Public comments on proposed cap-and-invest and mandatory reporting regulations
Industrial Strategies Division
California Air Resources Board
1001 I St
Sacramento, CA 95814
California’s oil and gas industry remains a critical contributor to the state’s economy, supporting more than 536,000 jobs statewide through direct operations and extensive supply chain activity, and generating over $53 billion in annual labor income. The industry plays a significant role in funding essential public services, contributing approximately $64 billion each year in state, local, and federal tax revenues that support education, infrastructure, and healthcare across California. In addition to its employment and fiscal contributions, the industry generates more than $166 billion in value-added economic activity, underscoring its importance to California’s economic resilience and energy security, even as the state pursues its long-term climate and environmental goals.[1] The industry also supports U.S. military readiness by ensuring the extensive networks of military bases across the state have the fuels needed to protect and defend U.S. territorial interests as well as needed forward power projection in defense of global allied interests.

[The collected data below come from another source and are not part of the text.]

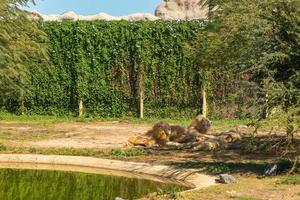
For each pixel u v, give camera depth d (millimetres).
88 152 18344
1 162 17500
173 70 29922
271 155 17547
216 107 29406
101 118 30000
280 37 14242
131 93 30250
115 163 16578
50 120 28984
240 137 20609
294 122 13312
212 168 15070
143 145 20250
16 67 21141
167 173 15234
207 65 22422
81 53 30344
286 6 14086
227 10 18734
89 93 30375
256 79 14797
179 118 29891
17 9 21562
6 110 30406
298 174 14086
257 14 14383
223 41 19062
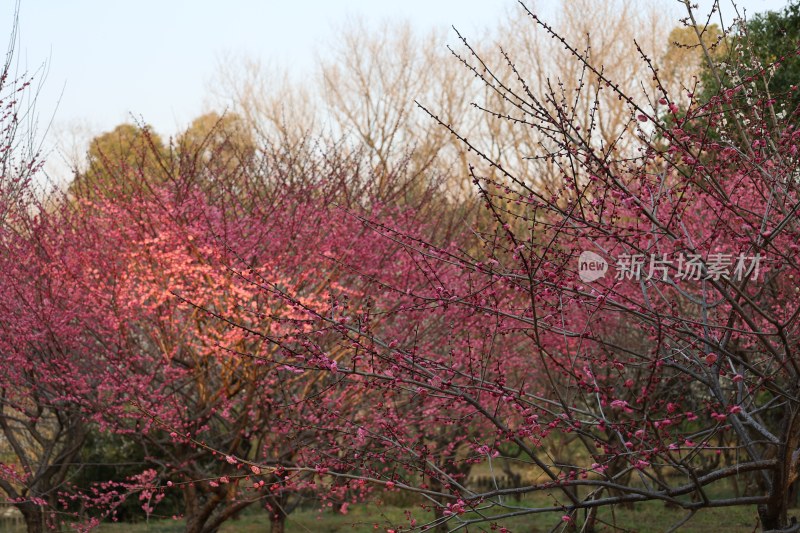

I have significant concerns with the California Air Resources Board’s (CARB) proposed Cap & Invest (C&I) regulation. Health & Safety Code § 38562 requires CARB to “seek[] to minimize costs and maximize the total benefits to California,” to adopt rules consistent with what is “technologically feasible and cost-effective,” to consider “benefits to the economy,” and to “minimize leakage.”[2] The proposed regulation fails to ensure C&I minimizes leakage within the petroleum industry and fails to ensure C&I is cost effective for consumers. The draft regulation currently proposed by CARB poses a direct existential threat to not only the oil and gas industry, but to the broader manufacturing industry in the state and beyond given the vital role that many California companies play in American supply chains. And because the proposed regulation risks the transfer of refining supply from California to other states and countries, the costs of the regulation will occur without any “real” and “permanent” “greenhouse gas emission reductions.”[3] I urge CARB to consider alternative solutions that do not risk Californians’ energy security or livelihood.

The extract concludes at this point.